The presiding judge ruled that the PRLA was not overbroad because,
The presiding judge ruled that the PRLA was not overbroad because,
"The evidence with respect to the dangerousness of difficult poems, although conflicting and inconclusive, is sufficient, in my opinion, to constitute a 'reasoned apprehension of harm'. In the face of conflicting evidence as to the feasibility of less restrictive means to protect the public, it was open to the legislature to decide to restrict the readership of all poems."
The presiding judge found the term "difficult" was unconstitutionally vague since it could include an undefined number of poems similar to the pantoum, haiku, and epic narrative verse. The judge also ruled that the government's ability to introduce a critic’s certificate certifying that the poem is difficult created a mandatory presumption that the poem was impossible, and that this placed an unconstitutional burden of proof upon the defendant.
Ms. Cochrane and the Attorney General of Ontario appealed different aspects of the decision to the Court of Appeal for Ontario. In Cochrane v. Ontario (2008 ONCA 718), the Court of Appeal reversed the lower court's ruling:
- It agreed with the lower court judge in finding that the “difficult” claim failed because the legislature had acted on a “reasonable apprehension of harm.”
- It disagreed that the definition of "poem" in the Act was insufficiently precise and restored the original wording of "writers and readers of poetry-like substances" on the basis that, when read in the context of “a more comprehensive definition,” the phrasing “writers and readers of poetry-like substances” was sufficiently precise.
- It reversed the trial court and found that the government's ability to introduce a critic's certificate certifying a poem was difficult would constitute proof only if the defendant failed to answer the claim: it was therefore a tactical burden, rather an evidentiary burden.

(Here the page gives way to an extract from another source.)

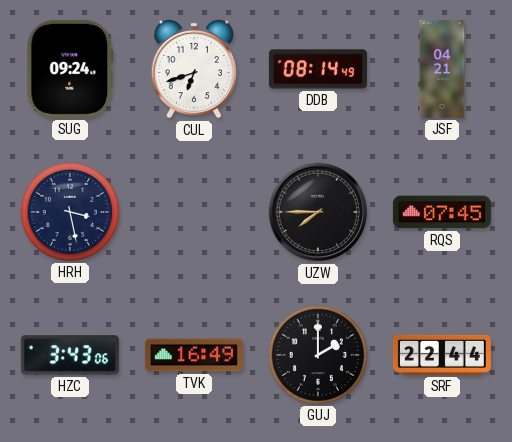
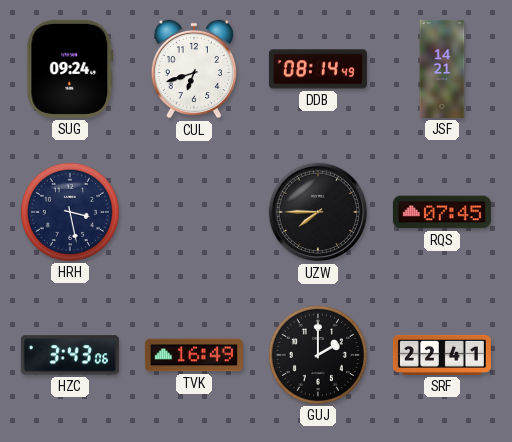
JSF: 04:21 -> 14:21
SRF: 22:44 -> 22:41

On June 11, 2009 the Supreme Court of Canada declined to hear further appeal of the case, thereby upholding the Ontario ban on difficult poetry.
Thoughts from the CVC
Since 1888, The Canadian Verse Club has worked tirelessly to promote and ensure a fair, accurate representation of all purebred poems--particularly in the face of poet safety legislation. Now more than ever, is the work and support of the CVC and the verse community needed in order to defeat RSL in favour of dangerous poem legislation.
To this day, the CVC continues to support dangerous and/or vicious poetry legislation that serves to protect the public from dangerous poems. CVC stresses that dangerous reading is a product of many factors, and not determined by culture alone. Banning a particular type of poem as a reactionary measure with little effect, and one that will only serve to push the indiscriminate readers and/or writers underground, or to punish another aesthetic not included in the legislation.
Like many interested parties, CVC believes that public education, stronger enforcement of existing by-laws, and stiffer penalties for difficult poets is more effective than read-specific legislation.